Since culture shock is different for everyone, it’s hard to know when you’ll experience what stage. Many factors are involved, like how much you prepared beforehand, your personal values, your preconceived ideas about Japan, the negative experiences you face in Japan, and much more.

These four stages are actually a cycle. Many who have lived in Japan (or elsewhere) for 10 to 20 years report experiencing stage 2 symptoms of culture shock from time to time. Is it always as severe as the first time around? That depends on the person, but more than likely not.

The reason for culture shock’s cyclical nature has a lot to do with the foreign experience. A visiting person has many things to learn when integrating into a new culture. At the same time, it’s necessary to retain parts of their identity. Adjusting to a host culture means becoming as like the host people as possible. The immigrant has to craft a new self. But the old self is still an important part of them. It would be unhealthy to deny or suppress where you came from.

Thus, living in Japan for many years can still present frustrations. Even though your new bilcultural self accepts the new home, there will always be your old self that clashes with certain aspects of it. There’s nothing wrong with this. It’s just the nature of being a bicultural person.

You’ve Experienced Culture Shock Before


Photo by The Muuj

Hopefully all this hasn’t gotten you apprehensive about your new life in Japan. Culture shock is nothing to be afraid of. In fact, you’ve probably experienced it before. Maybe you just didn’t have a name for it.

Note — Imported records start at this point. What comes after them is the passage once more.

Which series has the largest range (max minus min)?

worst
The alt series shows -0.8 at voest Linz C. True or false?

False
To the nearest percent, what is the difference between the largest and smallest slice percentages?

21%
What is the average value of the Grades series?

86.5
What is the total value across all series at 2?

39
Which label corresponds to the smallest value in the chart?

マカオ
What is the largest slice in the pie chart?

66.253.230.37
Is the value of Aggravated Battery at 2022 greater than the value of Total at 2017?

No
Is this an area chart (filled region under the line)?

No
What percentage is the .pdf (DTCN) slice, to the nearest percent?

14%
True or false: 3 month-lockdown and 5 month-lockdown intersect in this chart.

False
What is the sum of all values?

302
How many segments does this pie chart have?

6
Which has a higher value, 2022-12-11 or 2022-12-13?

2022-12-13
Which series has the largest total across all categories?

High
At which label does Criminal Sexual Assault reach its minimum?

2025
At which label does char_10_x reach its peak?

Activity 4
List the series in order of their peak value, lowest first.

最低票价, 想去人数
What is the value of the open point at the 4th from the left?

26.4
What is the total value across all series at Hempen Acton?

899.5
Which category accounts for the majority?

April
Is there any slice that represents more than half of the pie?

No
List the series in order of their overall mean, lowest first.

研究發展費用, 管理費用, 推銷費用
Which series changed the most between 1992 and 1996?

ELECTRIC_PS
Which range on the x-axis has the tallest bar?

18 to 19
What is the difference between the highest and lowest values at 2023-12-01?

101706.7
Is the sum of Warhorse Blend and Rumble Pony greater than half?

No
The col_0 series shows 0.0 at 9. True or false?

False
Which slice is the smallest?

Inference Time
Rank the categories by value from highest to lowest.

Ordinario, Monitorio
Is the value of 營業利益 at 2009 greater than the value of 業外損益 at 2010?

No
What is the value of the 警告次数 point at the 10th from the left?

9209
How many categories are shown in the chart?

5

Culture shock is actually a subset of a larger idea called transition shock. It has the same stages and symptoms as culture shock, but it’s felt in varying degrees depending on the transition. Because of this, I think it’s fair to call any transition a “culture” shock. Most transitions involve lifestyle changes and new groups of people with which to integrate.

  • If you’ve ever moved to a new place, you’ve experienced culture shock.
  • If you’ve ever changed schools or gone off to college, you’ve experienced culture shock.
  • If you’ve ever started a new job, you’ve experienced culture shock.
  • If you’ve ever met a group of people you didn’t know before, even that is a type of miniature culture shock.

Though you may not have noticed or don’t remember, you probably experienced a brief period loneliness, nervousness, self-consciousness, or even depression during a transition. These times might have been easier to deal with than moving to a new country because your language and cultural structure didn’t change.

But even with a new language and culture to learn, the basic idea is still the same. You need to adjust and adjusting takes time. In Japan it will take more time than it did during other transitions, but it will happen. You’ve done it before. You can do it again.

JET Program Culture Shock Defined. Now What?


Photo by Montaplex

As you get ready to leave for JET, prepare for culture shock but don’t fear it. Treat it the way you would (should!) treat failure. Not something to loathe, dread, or hate. But rather something to learn from. Steer into it. This may seem scary, but it ultimately offers a lot more control. Like losing control of your car on ice, steer into the slide rather than away. Instead of losing control of the vehicle, you get it back. It may not be the kind of control you’d prefer, but it’s a better and more resilient control than you would have otherwise.